• _What needs to be done_:
Can you return every one of the lines below word for word, leaving out the pictures?
[start]
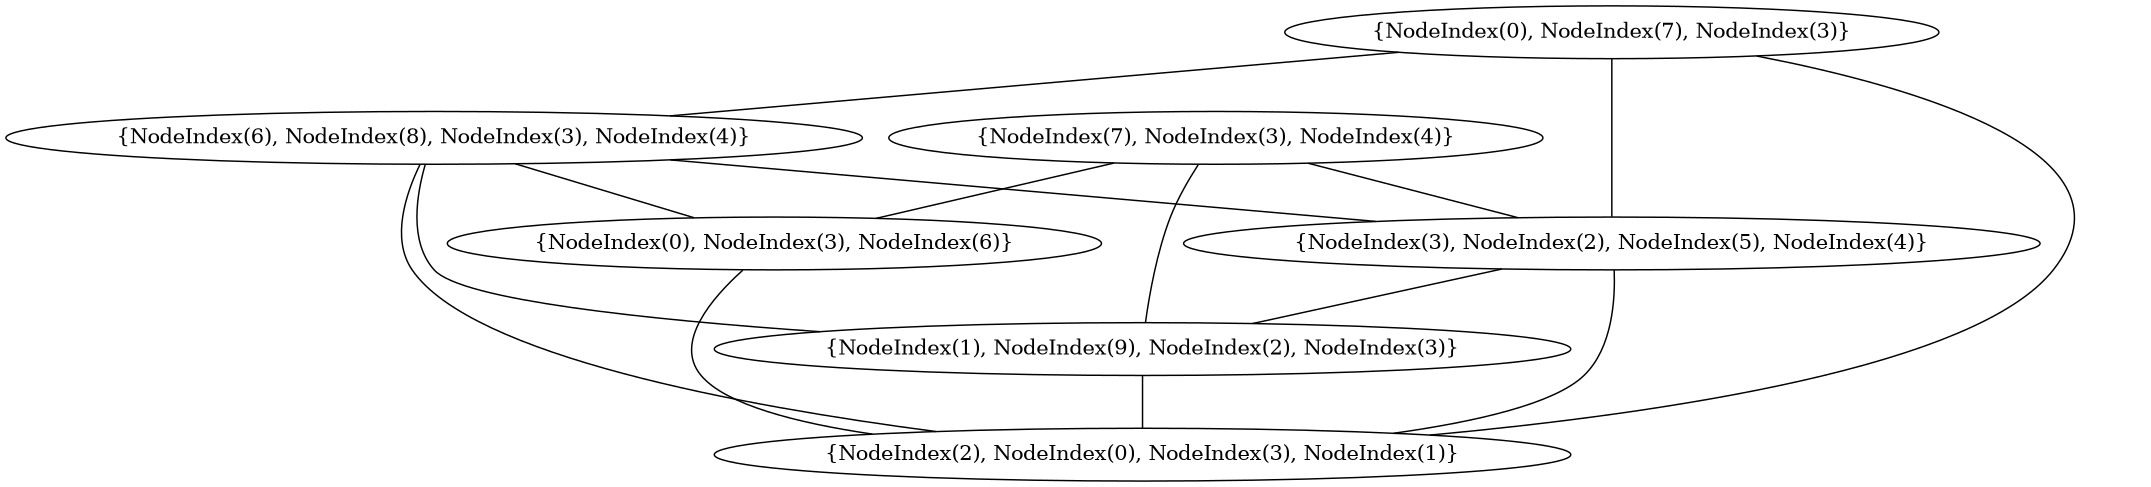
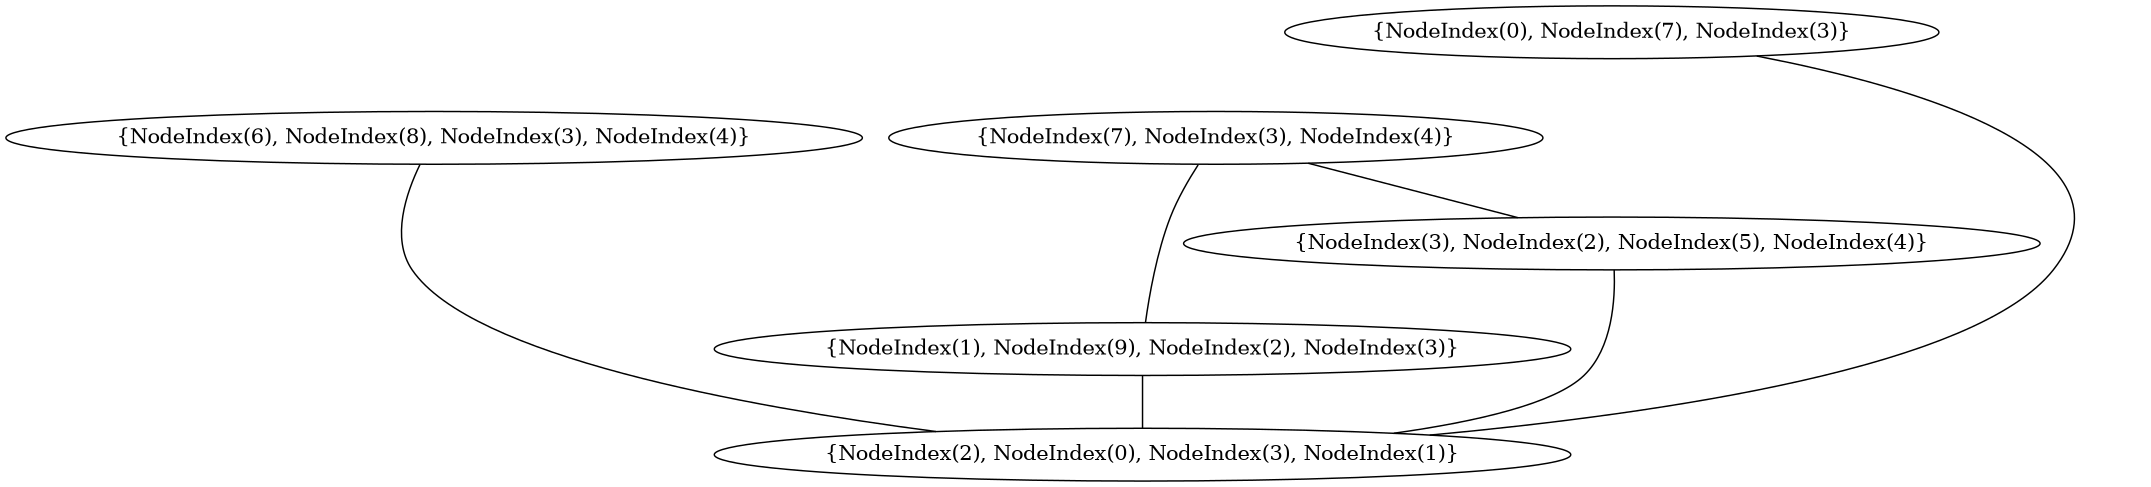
  graph {
    n1 [label="{NodeIndex(2), NodeIndex(0), NodeIndex(3), NodeIndex(1)}"]
    n2 [label="{NodeIndex(1), NodeIndex(9), NodeIndex(2), NodeIndex(3)}"]
    n3 [label="{NodeIndex(3), NodeIndex(2), NodeIndex(5), NodeIndex(4)}"]
-   n4 [label="{NodeIndex(0), NodeIndex(3), NodeIndex(6)}"]
    n5 [label="{NodeIndex(6), NodeIndex(8), NodeIndex(3), NodeIndex(4)}"]
    n6 [label="{NodeIndex(0), NodeIndex(7), NodeIndex(3)}"]
    n7 [label="{NodeIndex(7), NodeIndex(3), NodeIndex(4)}"]
    n2 -- n1
    n3 -- n1
-   n3 -- n2
-   n4 -- n1
    n5 -- n1
-   n5 -- n2
-   n5 -- n3
-   n5 -- n4
    n6 -- n1
-   n6 -- n3
-   n6 -- n5
    n7 -- n2
    n7 -- n3
-   n7 -- n4
  }
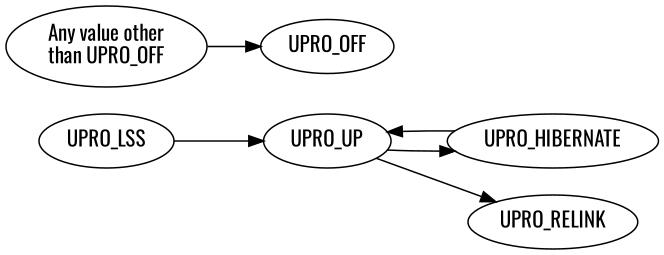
[end]
• _Problem solution_:
  graph {
    n1 [label="{NodeIndex(2), NodeIndex(0), NodeIndex(3), NodeIndex(1)}"]
    n2 [label="{NodeIndex(1), NodeIndex(9), NodeIndex(2), NodeIndex(3)}"]
    n3 [label="{NodeIndex(3), NodeIndex(2), NodeIndex(5), NodeIndex(4)}"]
-   n4 [label="{NodeIndex(0), NodeIndex(3), NodeIndex(6)}"]
    n5 [label="{NodeIndex(6), NodeIndex(8), NodeIndex(3), NodeIndex(4)}"]
    n6 [label="{NodeIndex(0), NodeIndex(7), NodeIndex(3)}"]
    n7 [label="{NodeIndex(7), NodeIndex(3), NodeIndex(4)}"]
    n2 -- n1
    n3 -- n1
-   n3 -- n2
-   n4 -- n1
    n5 -- n1
-   n5 -- n2
-   n5 -- n3
-   n5 -- n4
    n6 -- n1
-   n6 -- n3
-   n6 -- n5
    n7 -- n2
    n7 -- n3
-   n7 -- n4
  }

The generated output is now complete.